Pero esta vez Europa se juega algo más que en elecciones anteriores. Porque la invasión de Ucrania por la Rusia imperial de Putin es una amenaza para la Europa libre, porque “no hacer nada no es una opción; Ucrania no puede perder esta guerra y la UE no puede mirar hacia otro lado”, como dice el presidente del Consejo Europeo, Charles Michel. Estamos ante un gran desafío en medio de un caos geopolítico global, que a buen seguro exigirá una nueva ampliación para acabar de unificar Europa. Y los euroescépticos nunca lo harán.

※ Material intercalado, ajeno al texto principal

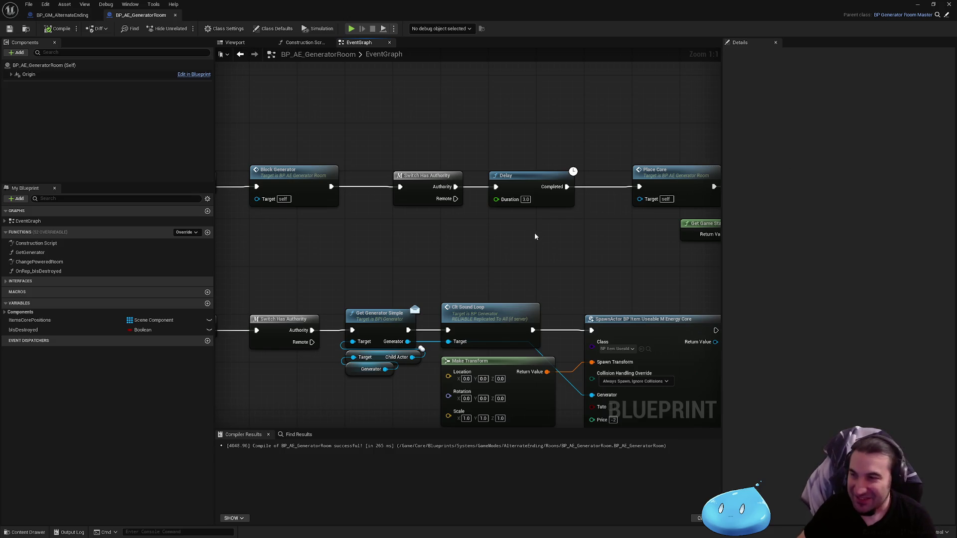
# Review the Block Generator and energy core spawn chain, then switch to BP_GM_AlternateEnding.
pyautogui.moveTo(534, 232)
pyautogui.mouseDown()
pyautogui.moveTo(480, 204)
pyautogui.moveTo(633, 177)
pyautogui.mouseUp()
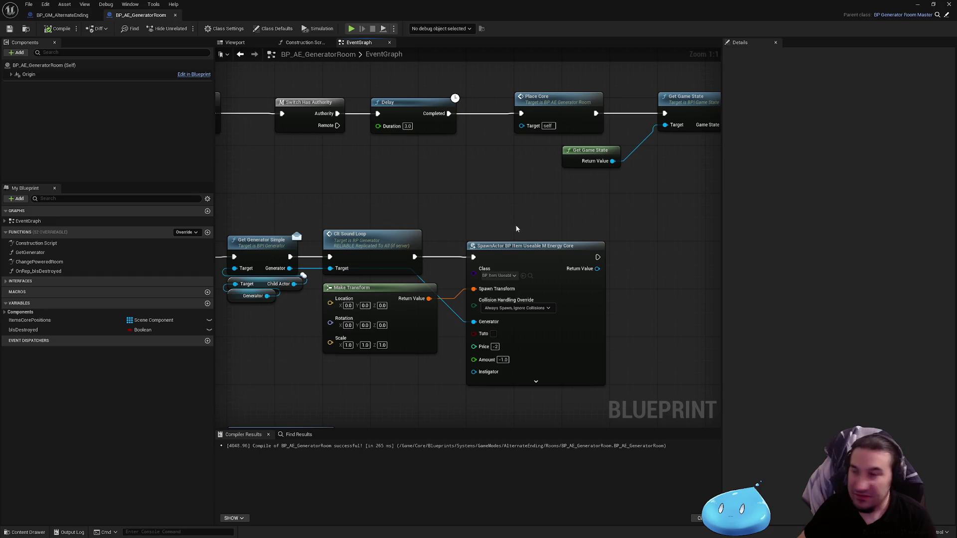
pyautogui.scroll(-2, 512, 187)
pyautogui.moveTo(511, 188); pyautogui.dragTo(611, 130)
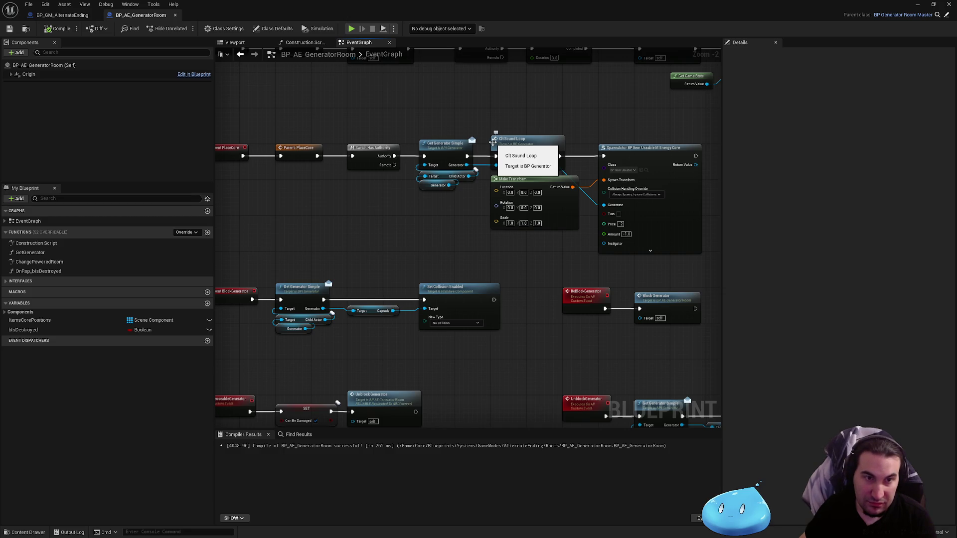
pyautogui.scroll(-2, 494, 141)
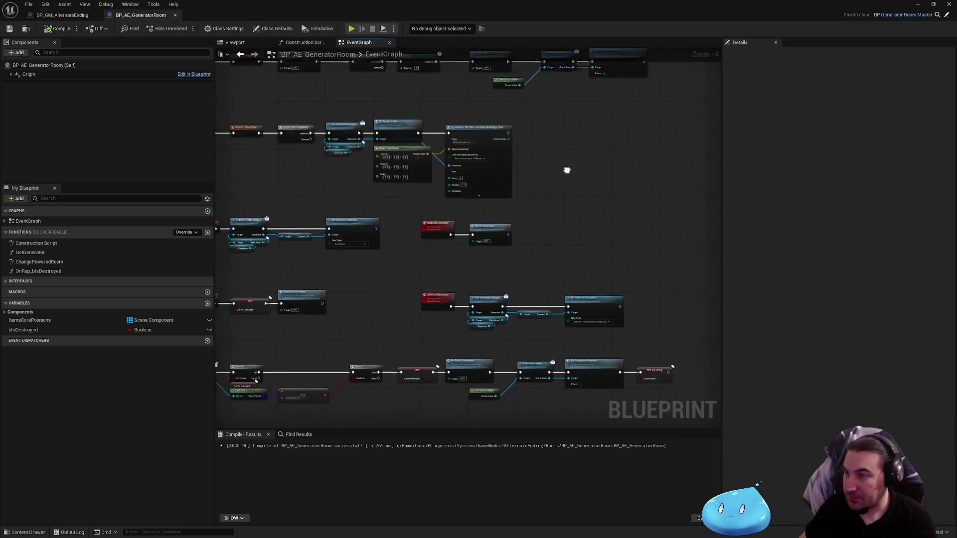
pyautogui.moveTo(489, 206)
pyautogui.mouseDown()
pyautogui.moveTo(635, 163)
pyautogui.moveTo(572, 269)
pyautogui.moveTo(481, 139)
pyautogui.mouseUp()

El mundo está pasando de un sistema con una hiperpotencia a otro multipolar, con China como nueva potencia, y en el que Europa necesitará un encaje especial y aprender a volar sola, especialmente en lo militar. Una más que probable victoria de Trump ante la decadencia del candidato demócrata nos va a dejar una América menos trasversal y más aislada en lo político y económico, que ya no estará por la labor de defender la libertad en Europa ante la agresión rusa. (Pocas cosas me han impresionado más que la visita al cementerio militar de Omaha junto a las playas de Normandía; y lo que ello significó. De esa gesta se cumple esta semana 80 años cuando miles de jovenes americanos desembarcaron para liberar a los europeos de la peste nacionalista, en afortunada expresión de Jorge Bustos. Pagaron un alto precio por ello y no puede ser en vano).
Los gestores habituales de la Unión Europea, conservadores, liberales y socialdemócratas, que han sido los ganadores históricos de las elecciones, van a tener esta vez más competencia, porque el populismo se ha aprovechado de los errores antes apuntados para meter su cuña ultranacionalista y euroescéptica. Y en la medida de que esa cuña sea más grande más posibilidad hay de que la toxicidad avance en las instituciones europeas poniendo en jaque a las políticas de cohesión -como sucede en España con los nacionalistas- de las que hemos podido disfrutar en Europa. Los mayores recuerdan cómo era España en 1986, cuando ingresamos en la UE. Pero Europa ha seguido haciendo ese trabajo solidario y que ha permitido que la renta per cápita de los países que participaron en la última ampliación, en 2004, haya pasado del 55% del PIB europeo al 80%. Un avance que sería incompatible con los que en naciones como España se quieren bajar de las políticas de solidaridad y cohesión, para lo que demandan un régimen fiscal especial.
Pero siendo todo lo anterior lo más importante, cada elección Europea es un test para la política interior de los estados miembros, por lo que cada elector tiene también que tener esto en cuenta. Esto es lo que hay, pero esas cuentas en clave nacional, local y regional las echaremos en el próximo post.